** Exercise goal **
In the data, from the line with "SÁBADO 08 AGOSTO 2026" through the end, swap "Últimas Noticias" for "Noticias Recientes". Return only those lines, with everything else left as it is.

** Supplied data **
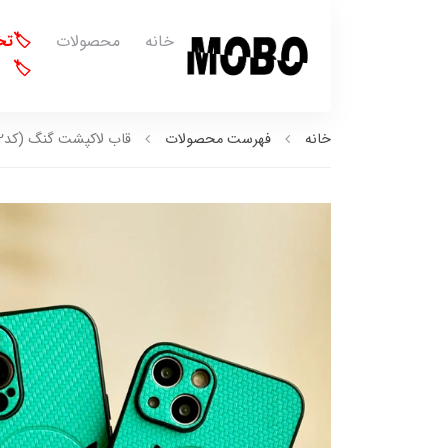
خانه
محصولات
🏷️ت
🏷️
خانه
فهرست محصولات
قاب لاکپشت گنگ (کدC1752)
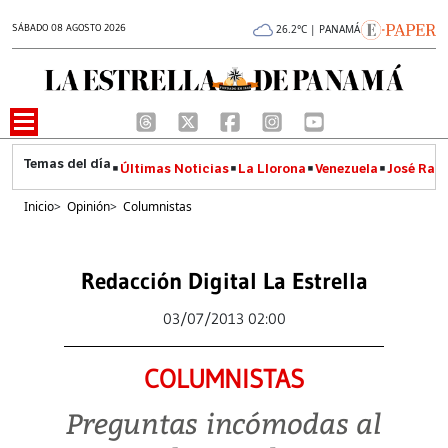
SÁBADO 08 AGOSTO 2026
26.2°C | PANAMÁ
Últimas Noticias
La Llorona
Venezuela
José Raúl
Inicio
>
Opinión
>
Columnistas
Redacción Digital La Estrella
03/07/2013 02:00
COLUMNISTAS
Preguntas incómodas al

** Answer to this exercise **
SÁBADO 08 AGOSTO 2026
26.2°C | PANAMÁ
Noticias Recientes
La Llorona
Venezuela
José Raúl
Inicio
>
Opinión
>
Columnistas
Redacción Digital La Estrella
03/07/2013 02:00
COLUMNISTAS
Preguntas incómodas al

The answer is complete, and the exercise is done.